While the US was planning to leave Afghanistan – agreeing to a deal with the Taliban and abandoning the Afghan government, cutting off funding and contracts and leaving military posts in the dead of night – Iran was angling for a more inclusive Afghanistan.
While the US paid lip service to diversity, with the US Embassy in Kabul tweeting a gay pride flag in June, it had in fact already decided to leave more than a year ago. But Iran must deal with the Taliban as a neighbor to the east, and Tehran is concerned that the extremism of the 1990s will return.
This is a complex problem for Iran, which has traditionally sought to protect and cultivate Shi’ites around the Middle East, sometimes to empower them and other times to export its “revolution.”
But the Islamic Republic also has far-right religious friends from other groups, such as Hamas. This is because the Iranian IRGC worldview isn’t just about Shi’ites; it’s also about working with anti-Western, anti-Israel and other elements across the region.
When it comes to Afghanistan, its policy is also complex. Iran had deep tensions with the Taliban and al-Qaeda in the 1990s, when the Taliban was viciously suppressing Hazara Shi’ites in Afghanistan and hosting al-Qaeda elements that sought to target Iran.
The sectarianism bubbling to the surface in those days pitted Sunni jihadists against minority Shi’ites, whom they viewed as subhuman infidels at the far end of the jihadist spectrum, similar to the Nazis’ view of Jews. ISIS, for instance, committed genocide against Shi’ites, Yazidis and others.

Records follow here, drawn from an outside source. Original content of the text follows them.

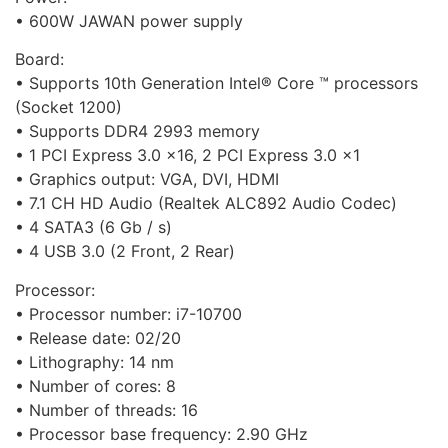
• 600W JAWAN power supply
Board:
• Supports 10th Generation Intel® Core ™ processors
(Socket 1200)
• Supports DDR4 2993 memory
• 1 PCI Express 3.0 x16, 2 PCI Express 3.0 x1
• Graphics output: VGA, DVI, HDMI
• 7.1 CH HD Audio (Realtek ALC892 Audio Codec)
• 4 SATA3 (6 Gb / s)
• 4 USB 3.0 (2 Front, 2 Rear)
Processor:
• Processor number: i7-10700
• Release date: 02/20
• Lithography: 14 nm
• Number of cores: 8
• Number of threads: 16
• Processor base frequency: 2.90 GHz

Iran’s tensions with the Taliban shifted when America invaded Afghanistan after 9/11. Tehran is cynical and pragmatic, and much as it once was happy to accept Saddam Hussein’s air force fleeing from Iraq, it welcomed al-Qaeda elements and hosted them.
Now, Iran is watching as the Taliban comes to power, and Tehran has met with its leaders. Where Iran agrees with the Taliban is the need to get the US out of Afghanistan. But where it disagrees is in how the Taliban may treat minorities.
Iran’s Tasnim News Agency confirms this by highlighting the “ethnic-religious diversity” of Afghanistan. It wants to see the Taliban “implement its way of governing according to the will of the people.”
One could be forgiven for mistaking the Iranian pro-IRGC media statements for something that comes out of Washington. “Will of the people” and “diversity” are usually the hallmarks of US policy and governance.
Iran’s logic is not that this “will of the people” needs to be a democracy, but, rather, that “a new era of political, social and security developments in Iran’s eastern neighbor began,” Tasnim wrote. It is saying that the Taliban may form an “inclusive political system.”
But Tehran cautions: “The face of the Taliban is associated with violence and extremism in the eyes of most of the people of this country as well as world public opinion, and the history of this group’s rule over Afghanistan is not desirable in the public mind.”
Iran acknowledges that the Taliban has a new public relations campaign trying to change its image.
“Although the Taliban continue to insist on the formation of an ‘Islamic Emirate,’ during this time they have repeatedly stressed the need for interaction, dialogue and tolerance with internal and external parties, and are trying to increase their ‘soft power,’” Tasnim wrote.
Iran, which proclaims itself an Islamic Republic, is concerned about an Islamic Emirate? Iran wants groups in Afghanistan that are linked to Iran, such as Shi’ites it has recruited to fight in Syria, to still have connections with Tehran. It wants to see power divided between groups.
“Such remarks by Taliban officials have sometimes been practical in recent weeks, as they have acted peacefully in dealing with government elements and even former government officials,” Tasnim wrote.
But Iranian media caution that it is too early to make a final judgment on the Taliban’s definitive policy of forming an inclusive government.
“If it wants to be accepted by its people and the world public opinion, it has no choice but to show in practice that the image of the Taliban’s five-year rule (1996-2001) should be forgotten,” Tasnim wrote.
Iran, which appeared to welcome the Taliban victory, now awaits a future test of the Taliban’s discourse to see if it has changed its ways.